TASK STATEMENT:
Count the lines in the material below that contain the string "dostęp", and reply with the number alone.

=== Section Start ===

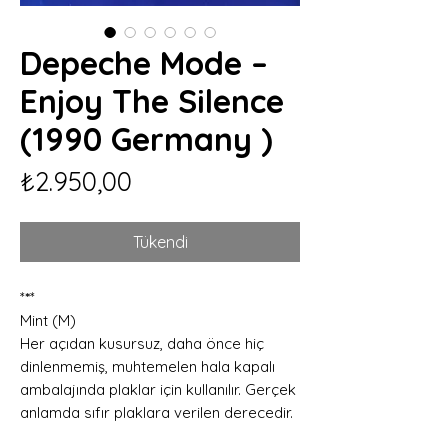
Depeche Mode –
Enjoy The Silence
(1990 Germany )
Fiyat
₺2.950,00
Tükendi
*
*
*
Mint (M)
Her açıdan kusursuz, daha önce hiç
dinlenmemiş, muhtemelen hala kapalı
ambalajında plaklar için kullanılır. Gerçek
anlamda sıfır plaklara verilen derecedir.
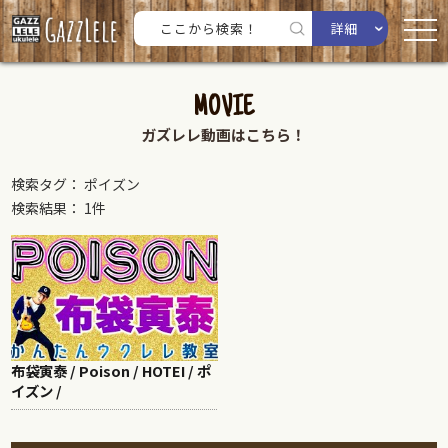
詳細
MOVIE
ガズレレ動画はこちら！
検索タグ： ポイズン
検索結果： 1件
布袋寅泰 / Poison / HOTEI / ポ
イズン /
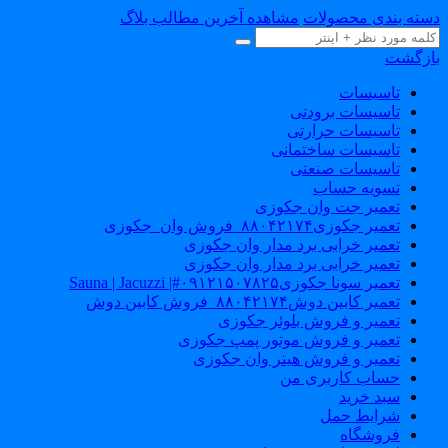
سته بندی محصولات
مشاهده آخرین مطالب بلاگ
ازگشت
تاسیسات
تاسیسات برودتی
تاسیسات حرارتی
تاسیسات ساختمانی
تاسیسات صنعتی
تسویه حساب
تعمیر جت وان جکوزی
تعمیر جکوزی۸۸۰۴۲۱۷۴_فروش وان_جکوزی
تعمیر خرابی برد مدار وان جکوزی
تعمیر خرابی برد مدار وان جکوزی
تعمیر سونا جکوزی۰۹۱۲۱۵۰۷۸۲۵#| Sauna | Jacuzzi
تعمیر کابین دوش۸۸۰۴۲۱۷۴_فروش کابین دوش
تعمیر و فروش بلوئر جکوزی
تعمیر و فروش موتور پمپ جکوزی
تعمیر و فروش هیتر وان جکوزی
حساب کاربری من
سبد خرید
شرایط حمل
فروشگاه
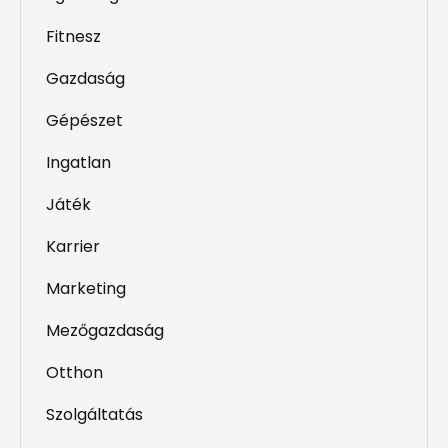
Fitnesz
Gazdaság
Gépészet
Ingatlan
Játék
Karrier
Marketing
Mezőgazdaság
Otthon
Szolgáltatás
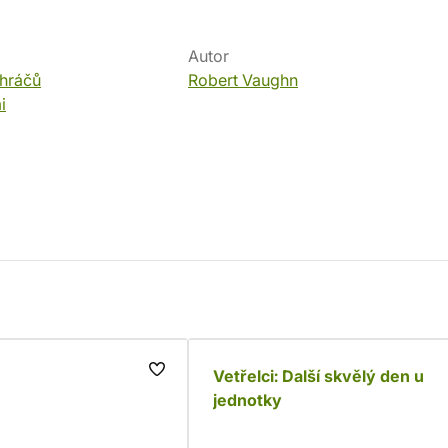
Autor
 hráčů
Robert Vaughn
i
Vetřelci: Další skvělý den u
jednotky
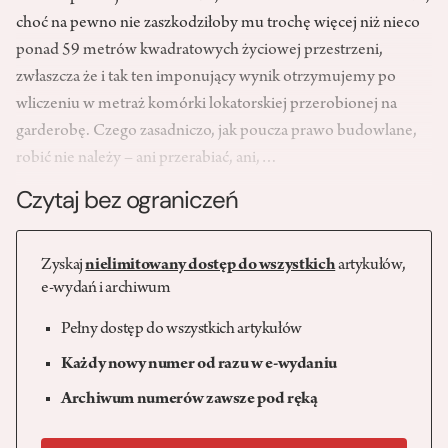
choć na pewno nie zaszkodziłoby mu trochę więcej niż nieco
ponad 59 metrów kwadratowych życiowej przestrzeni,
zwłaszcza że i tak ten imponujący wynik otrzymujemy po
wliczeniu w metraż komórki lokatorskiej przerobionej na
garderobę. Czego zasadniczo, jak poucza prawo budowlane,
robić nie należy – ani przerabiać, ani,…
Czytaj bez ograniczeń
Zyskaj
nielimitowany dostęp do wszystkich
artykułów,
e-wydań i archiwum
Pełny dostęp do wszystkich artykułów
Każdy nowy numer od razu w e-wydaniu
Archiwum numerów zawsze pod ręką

=== Section End ===

RESPONSE TO THIS TASK:
2